**WHAT YOU WILL DO**.
Write out word for word the passage of the discussion of Bernanke and the Fed below that begins with the words "I think you" and ends with "singing the melody.".

I think you are overly pessimistic about the Fed's reaction inclinations. I think Bernanke would have moved heaven and earth to help this country, had anyone cared to step up and take the responsibility for enacting the sorts of things he had the power to support. As it was, he was a one-man band, and you can't harmonize without somebody singing the melody.

That isn't true. Bernanke himself acknowledged in his 1990s papers on Japan, which he rebuked for not following a more expansionary policy at the ZLB, that it is possible for a central bank to do more. Further, he laid out several proposals during his tenure of Fed Chair of more he could have done -- raising the inflation target, a price-level target like he did in Japan, etc. I laid out several things he himself could have done, including but not limited to reducing the interest rate the Fed pays on reserves and committing to a permanently elevated balance sheet. Bernanke did none of that -- and as the piece by David Beckworth I linked to you noted, Bernanke himself shied away entirely from the notion of a regime change, and when Krugman and others called him out for running from his past research, he called those proposals "reckless." That isn't moving heaven and Earth -- it's backtracking. In that sense, the two of you have a lot in common.

As far as my reference to Greenspan: he was no longer chairman when he said it, but he was specifically referring to his efforts beginning in 2004 to slow the mortgage market by radically raising the ffr. It did absolutely nothing. It was a policy that Bernanke continued briefly, but abandoned when he felt that the number of ARM failures as a result of the Fed's contractionary rate had the potential to throw the economy in a tailspin.

**PROVIDED MATERIAL**.
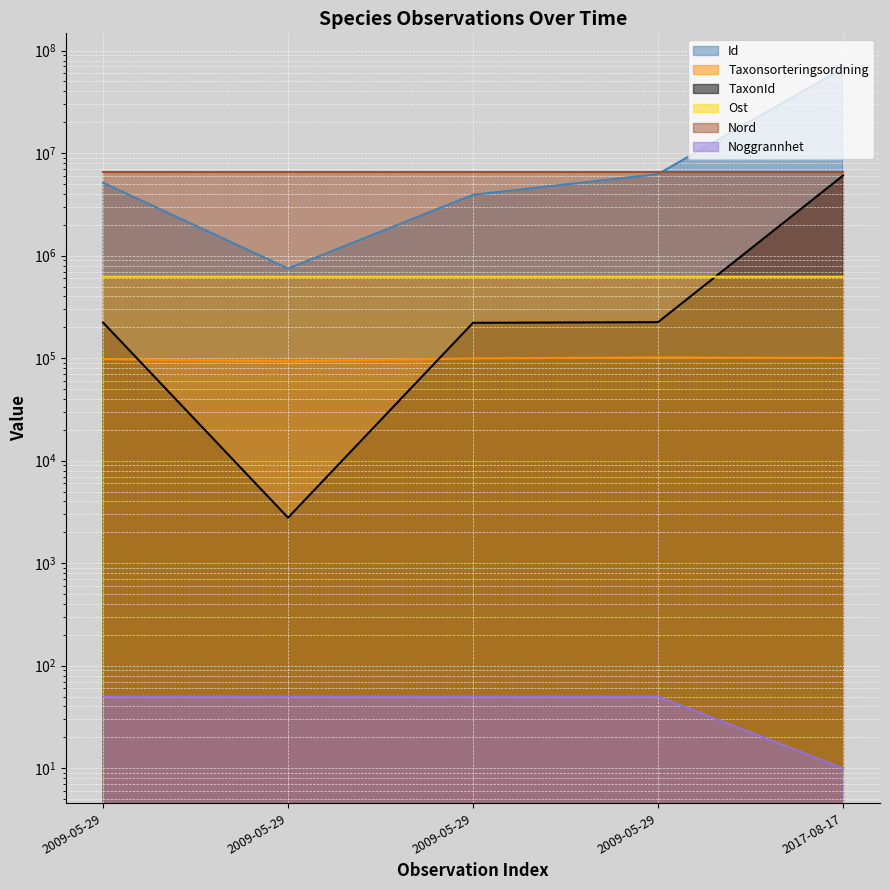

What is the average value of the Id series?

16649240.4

**ANSWER SECTION**.
I think you are overly pessimistic about the Fed's reaction inclinations. I think Bernanke would have moved heaven and earth to help this country, had anyone cared to step up and take the responsibility for enacting the sorts of things he had the power to support. As it was, he was a one-man band, and you can't harmonize without somebody singing the melody.